BEGIN Source document
# 2015 HD



## rebelman (Jul 18, 2010)

Why is Dish Network the only tv provider who does not carry Tvland in HD? They are continually adding newly produced
tv series in HD. Who want's to watch them in crappy SD???


----------



## APB101 (Sep 1, 2010)

rebelman said:


> Why is Dish Network the only tv provider who does not carry Tvland in HD? They are continually adding newly produced
> tv series in HD. Who want's to watch them in crappy SD???


If I'm correct&#8230;you can add Comcast as not carrying TV Land HD. In the Michigan Comcast system, TV Land is not carried in HD.


----------



## bnewt (Oct 2, 2003)

there are a couple more that I would like to see in HD

Outdoor Channel
Fox Movie
Smithsonian


----------



## rebelman (Jul 18, 2010)

Why isn't anyone posting to this topic anymore? 2015 HD
Has everyone given up on Dish ever adding anymore Hd channels???


----------



## RBA (Apr 14, 2013)
END Source document
- **Stated goal 1**
Could you write out the part of the forum thread starting with "If I'm correct&#8230;you" and going on through "(Oct 2, 2003)"?
The forum thread and the listing come from separate sources.
BEGIN Provided data
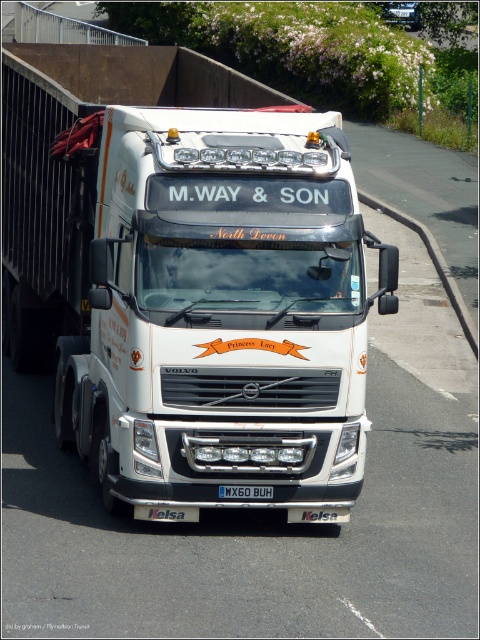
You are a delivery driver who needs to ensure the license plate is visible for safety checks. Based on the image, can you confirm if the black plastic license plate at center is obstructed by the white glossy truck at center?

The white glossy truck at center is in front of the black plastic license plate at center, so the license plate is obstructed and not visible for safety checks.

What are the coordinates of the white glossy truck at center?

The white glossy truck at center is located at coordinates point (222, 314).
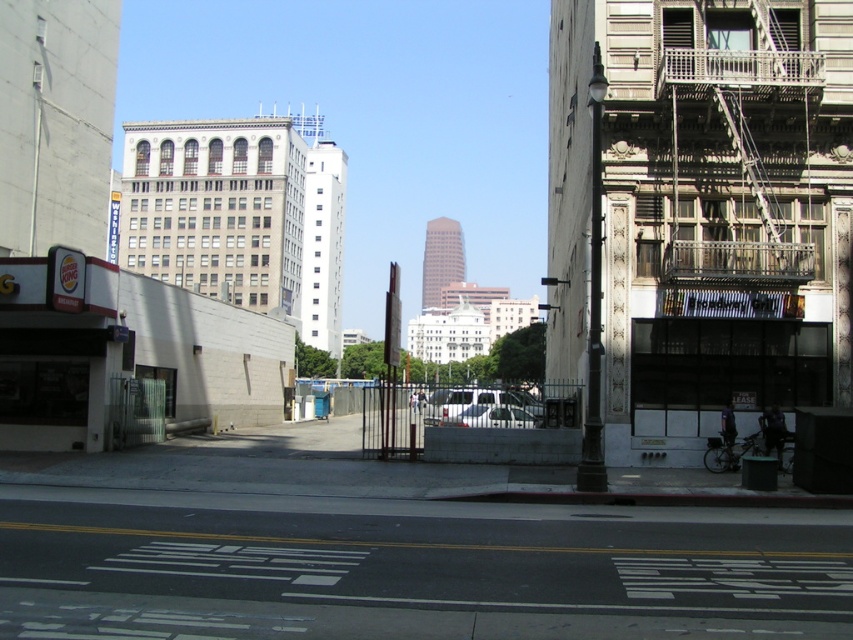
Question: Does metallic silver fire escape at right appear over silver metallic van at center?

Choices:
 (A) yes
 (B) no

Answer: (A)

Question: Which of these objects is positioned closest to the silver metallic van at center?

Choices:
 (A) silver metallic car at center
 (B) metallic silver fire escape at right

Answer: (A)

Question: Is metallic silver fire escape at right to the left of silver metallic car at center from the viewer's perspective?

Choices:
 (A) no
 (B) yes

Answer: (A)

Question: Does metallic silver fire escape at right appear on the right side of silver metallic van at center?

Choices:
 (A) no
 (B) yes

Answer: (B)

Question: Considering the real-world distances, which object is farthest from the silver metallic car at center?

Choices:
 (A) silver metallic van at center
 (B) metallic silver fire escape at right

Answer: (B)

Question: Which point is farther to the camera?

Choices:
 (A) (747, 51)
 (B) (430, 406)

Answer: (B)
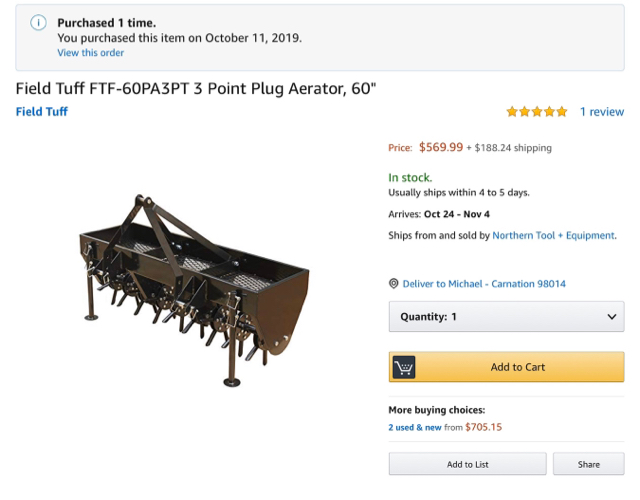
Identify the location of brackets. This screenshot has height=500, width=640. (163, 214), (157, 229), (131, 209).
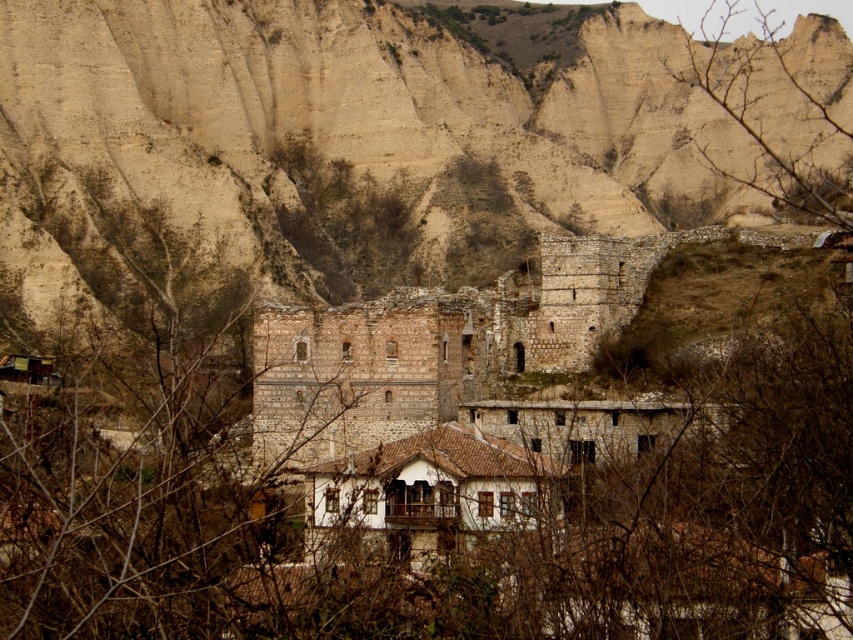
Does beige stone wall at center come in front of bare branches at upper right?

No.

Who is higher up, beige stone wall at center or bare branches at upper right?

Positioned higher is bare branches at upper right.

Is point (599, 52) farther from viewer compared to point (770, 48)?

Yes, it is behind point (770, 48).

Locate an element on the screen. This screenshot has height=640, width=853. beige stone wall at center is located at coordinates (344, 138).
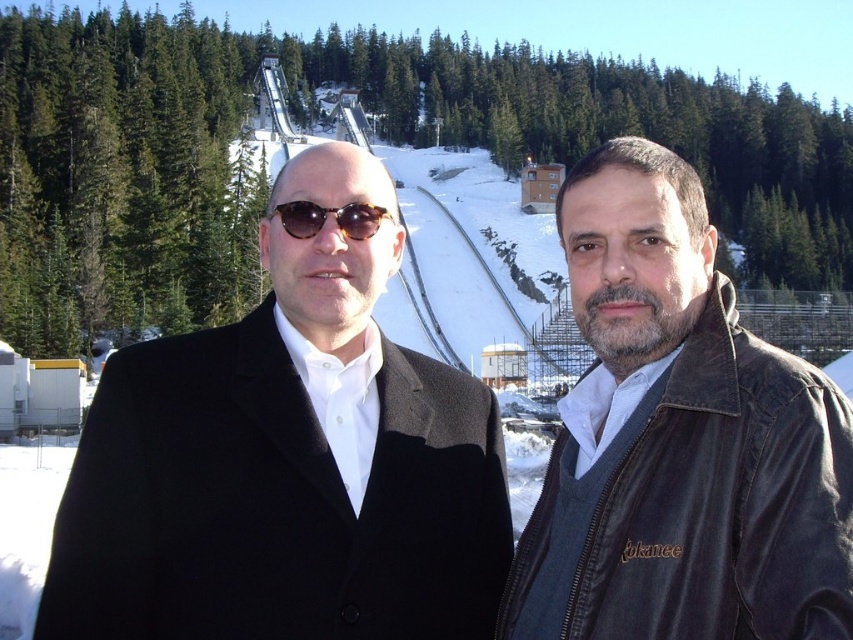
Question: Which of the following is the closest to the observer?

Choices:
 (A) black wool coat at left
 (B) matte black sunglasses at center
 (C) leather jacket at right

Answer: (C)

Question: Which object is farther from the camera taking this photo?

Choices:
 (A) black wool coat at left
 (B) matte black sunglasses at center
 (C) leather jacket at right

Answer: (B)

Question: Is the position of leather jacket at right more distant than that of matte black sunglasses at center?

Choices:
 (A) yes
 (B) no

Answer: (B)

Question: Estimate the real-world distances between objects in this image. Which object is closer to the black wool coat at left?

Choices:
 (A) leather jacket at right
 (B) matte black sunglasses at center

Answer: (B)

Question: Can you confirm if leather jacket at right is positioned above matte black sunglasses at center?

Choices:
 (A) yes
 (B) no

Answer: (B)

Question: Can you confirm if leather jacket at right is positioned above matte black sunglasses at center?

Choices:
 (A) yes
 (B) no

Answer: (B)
END Provided data
- **Stated goal 2**
How many lines of the listing contain the string "Does", matching case? Reply with the number alone.

- **Full solution 1**
If I'm correct&#8230;you can add Comcast as not carrying TV Land HD. In the Michigan Comcast system, TV Land is not carried in HD.


----------



## bnewt (Oct 2, 2003)

- **Full solution 2**
3